Conference attendees have even started a thread at the SeqAnswers forum for posting photos of the systems.
Oxford Nanopore is not presenting any data that it has generated from its systems, but says that it is currently in an early-access user program and will begin commercialization after the completion of that program — although it is not providing a timeline as to when that might be or disclosing the identity of its early access users.
The lack of data has drawn the ire of blogger Mike the Mad Biologist, making him wonder whether the company has been able to meet some of its challenges. "If they had solved the indel problem and produced a kickass sequence of, let’s say, an E. coli K-12 genome (a standard test organism for sequencing technology), wouldn’t they have released the data?" he asks. "Hell, wouldn’t they be shouting it from the rooftops? So where are the data?"

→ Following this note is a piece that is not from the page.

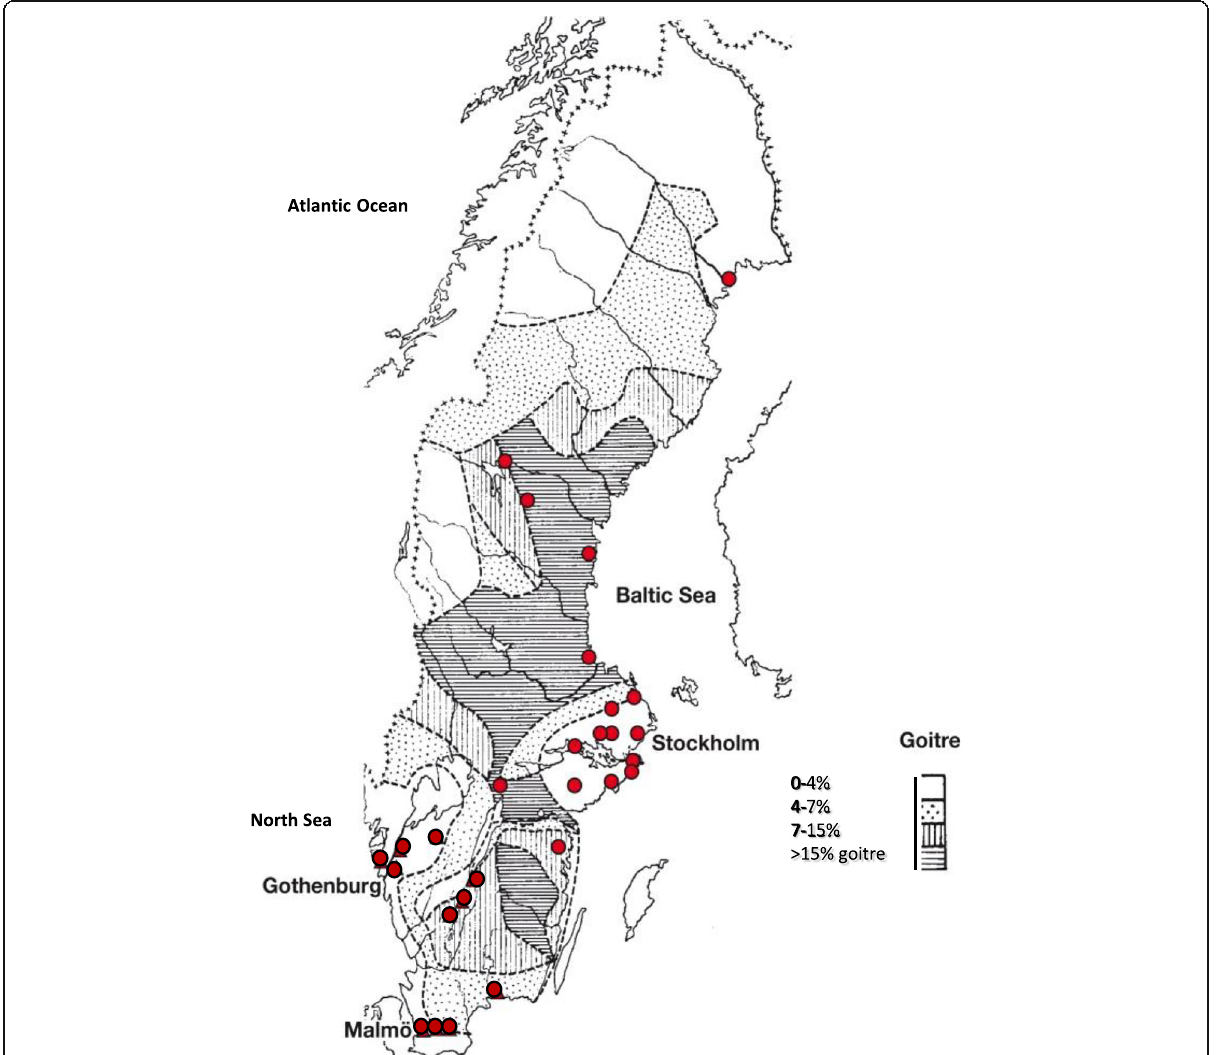
Fig. 2 The frequency of goitre in Sweden in 1929. The dark grey shaded areas represent the goitre belt. Circles mark location of 30 randomly selected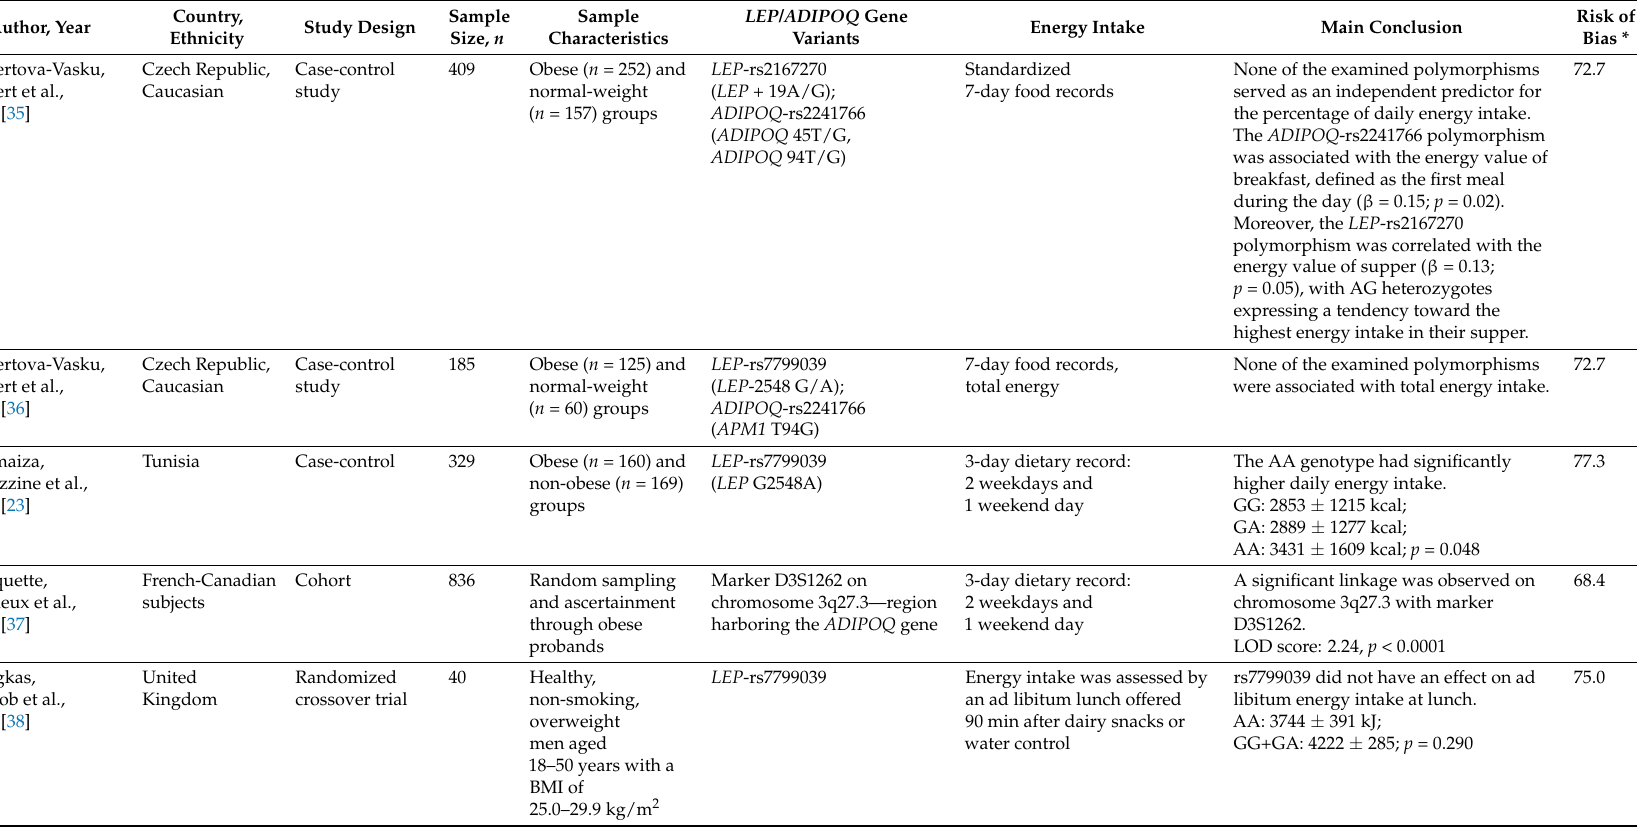
Table 1. Summary of descriptive characteristics of the included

Oxford Nanopore announced the systems at this year's Advances in Genome Biology and Technology, as our sister publication In Sequence reported.
The GridIon system takes disposable cartridges, which house the nanopores. On display at ASHG are both cartridges that could load one sample each and cartridges that could load 96 samples.
According to a company official, engineers are working on developing a cartridge that can load 384 samples. The MinIon system is a disposable system that plugs into a USB port.
Last February, the company said that the systems would be able to generate read lengths of 100 kilobase pairs and said that in its lab it had generated reads of 50 kb with an accuracy of 96 percent. The MinIon system will be priced for less than $1,000. The company has not yet determined a price for the GridIon system.